How to Buy a "Short Sale" House

How to Buy a "Short Sale" House
Realtor shaking couple's hand by sold sign

Secure a Spot With a Strong Deposit

A competitive offer includes a strong earnest money or good faith deposit, which you can deposit in a trust account with a real estate broker, attorney or escrow company. In a short sale, the seller and the lender review and accept an offer. A seller won't be confident accepting an offer from a buyer who has little or no money for a deposit. A lender is also less likely to accept an offer from a borrower that appears financially weak. A deposit ensures you have skin in the game, and typically ranges from 1 percent to 2 percent of the offer price.

Show Them the Money

A seller and lender want to know how much money you are putting down. A strong down payment of 20 percent or more is ideal, however, you can compensate for a lower down payment by providing proof of loan pre-approval for your low-down-payment loan. At minimum, a pre-approval letter states the:

  • loan amount the lender will finance
  • qualifications and documents used to determine your eligibility
  • lender contact information

A short sale lender may also require proof of down payment funds in the form of account statements.
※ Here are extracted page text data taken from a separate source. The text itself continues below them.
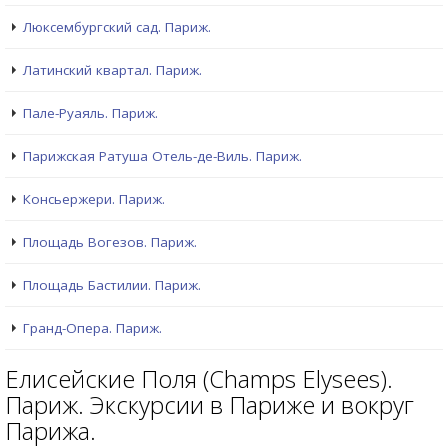
Люксембургский сад. Париж.
Латинский квартал. Париж.
Пале-Руаяль. Париж.
Парижская Ратуша Отель-де-Виль. Париж.
Консьержери. Париж.
Площадь Вогезов. Париж.
Площадь Бастилии. Париж.
Гранд-Опера. Париж.
Елисейские Поля (Champs Elysees).
Париж. Экскурсии в Париже и вокруг
Парижа.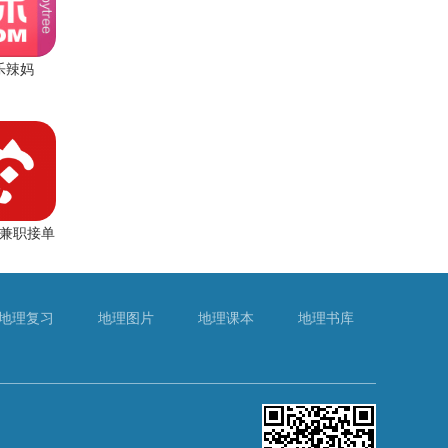
乐辣妈
兼职接单
地理复习
地理图片
地理课本
地理书库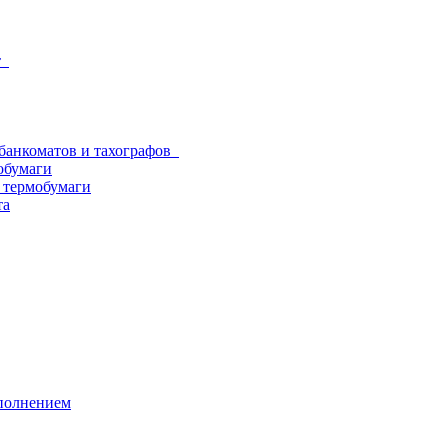
от
 банкоматов и тахографов
обумаги
з термобумаги
та
аполнением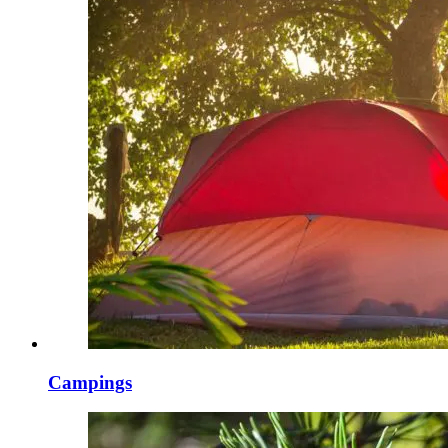
Campings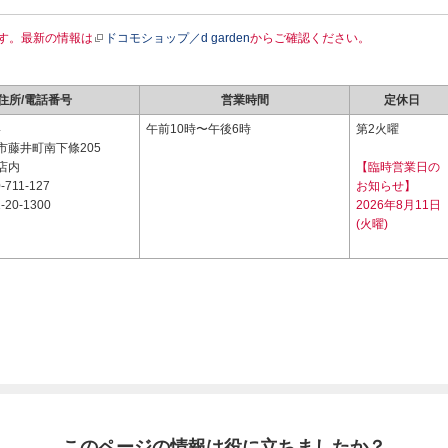
す。最新の情報は
ドコモショップ／d garden
からご確認ください。
住所/電話番号
営業時間
定休日
4
午前10時〜午後6時
第2火曜
市藤井町南下條205
店内
【臨時営業日の
-711-127
お知らせ】
-20-1300
2026年8月11日
(火曜)
このページの情報は役に立ちましたか？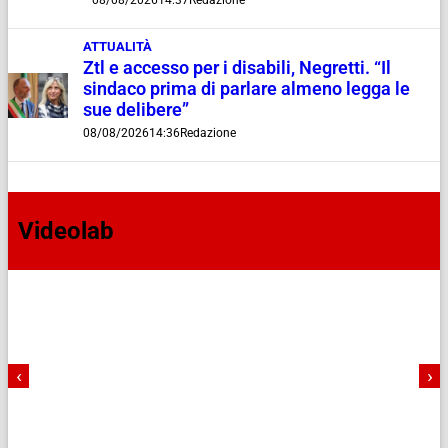
08/08/2026
14:37
Redazione
ATTUALITÀ
Ztl e accesso per i disabili, Negretti. “Il
sindaco prima di parlare almeno legga le
sue delibere”
08/08/2026
14:36
Redazione
Videolab
‹
›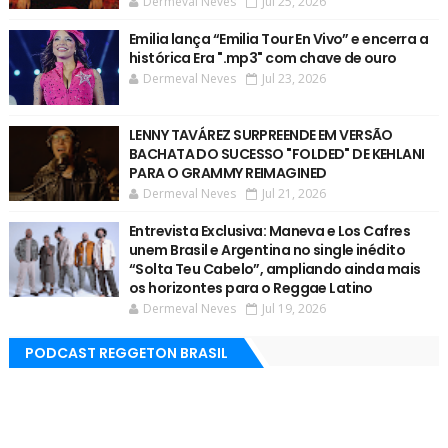
Dermeval Neves
Jul 25, 2026
Emilia lança “Emilia Tour En Vivo” e encerra a
histórica Era ".mp3" com chave de ouro
Dermeval Neves
Jul 23, 2026
LENNY TAVÁREZ SURPREENDE EM VERSÃO
BACHATA DO SUCESSO "FOLDED" DE KEHLANI
PARA O GRAMMY REIMAGINED
Dermeval Neves
Jul 21, 2026
Entrevista Exclusiva: Maneva e Los Cafres
unem Brasil e Argentina no single inédito
“Solta Teu Cabelo”, ampliando ainda mais
os horizontes para o Reggae Latino
Dermeval Neves
Jul 19, 2026
PODCAST REGGETON BRASIL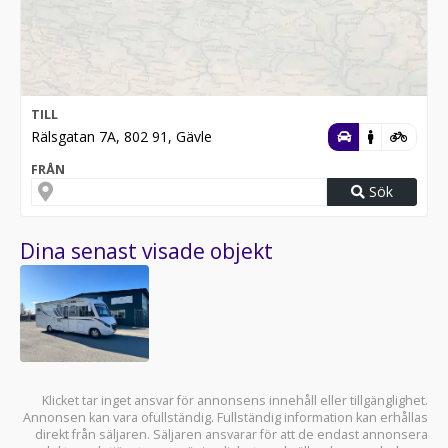
TILL
Rälsgatan 7A, 802 91, Gävle
FRÅN
Sök
Dina senast visade objekt
Klicket tar inget ansvar för annonsens innehåll eller tillgänglighet.
Annonsen kan vara ofullständig. Fullständig information kan erhållas
direkt från säljaren. Säljaren ansvarar för att de endast annonsera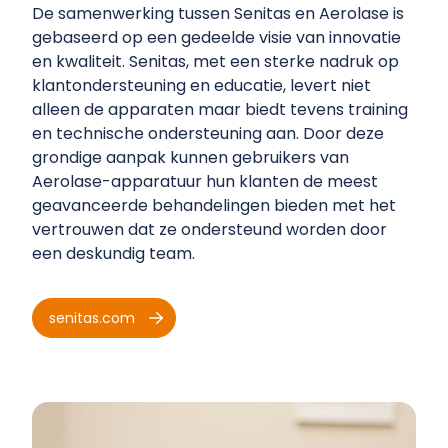
De samenwerking tussen Senitas en Aerolase is
gebaseerd op een gedeelde visie van innovatie
en kwaliteit. Senitas, met een sterke nadruk op
klantondersteuning en educatie, levert niet
alleen de apparaten maar biedt tevens training
en technische ondersteuning aan. Door deze
grondige aanpak kunnen gebruikers van
Aerolase-apparatuur hun klanten de meest
geavanceerde behandelingen bieden met het
vertrouwen dat ze ondersteund worden door
een deskundig team.
senitas.com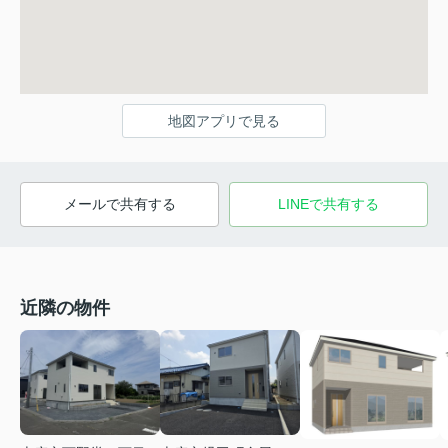
地図アプリで見る
メールで共有する
LINEで共有する
近隣の物件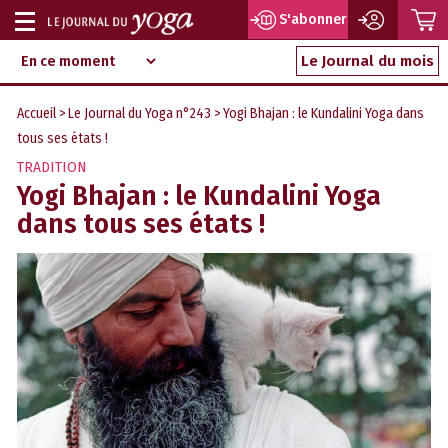
P
S'abonner
Afficher
Magazine
Aller
ou
Le Journal du mois
d‘information
au
indépendant
masquer
contenu
Accueil
>
Le Journal du Yoga n°243
> Yogi Bhajan : le Kundalini Yoga dans
la
tous ses états !
navigation
TRADITION
Yogi Bhajan : le Kundalini Yoga
dans tous ses états !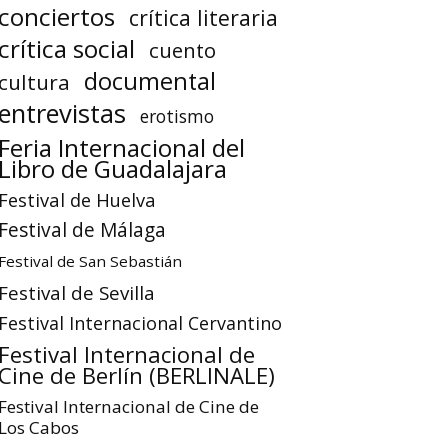
conciertos
crítica literaria
crítica social
cuento
documental
cultura
entrevistas
erotismo
Feria Internacional del
Libro de Guadalajara
Festival de Huelva
Festival de Málaga
Festival de San Sebastián
Festival de Sevilla
Festival Internacional Cervantino
Festival Internacional de
Cine de Berlín (BERLINALE)
Festival Internacional de Cine de
Los Cabos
Put Your Best Price Forward

Your offer should reflect a reasonable offer price. Although a low-ball offer may be tempting because short sale homes are sometimes priced lower than traditional sales, your price should reflect comparable home prices. The short sale lender is trying to obtain the highest possible price for the home to minimize it losses. It conducts an appraisal to get the home's fair market value before approving a short sale, therefore, you're more likely to have your offer accepted if its closer to fair market value. You or your real estate agent can analyze recent home sales to help you determine the right offer amount.

Set Sensible Terms

Your offer should reflect your flexibility as a buyer. Short sales often don't come with the perks afforded in traditional sales. That means the lender may nix any requests for home repairs and closing cost credit and sellers usually don't have the money to shell out. Lenders also prefer buyers that can close quickly, so if your lender needs 60 days to close, rather than the typical 30-to 45-day time frame, your offer may be denied.

Do Your Due Diligence

Once your offer has been accepted, inspect the property and review seller disclosures carefully. This will make you aware of most, if not all, property flaws, possibly saving you a lot of cash and hassle in the future. Diligent buyers hire:

  • a general home inspector
  • specialized service providers, such as termite, plumbing and electrical professionals
  • a real estate attorney to review all short sale documents and contract terms.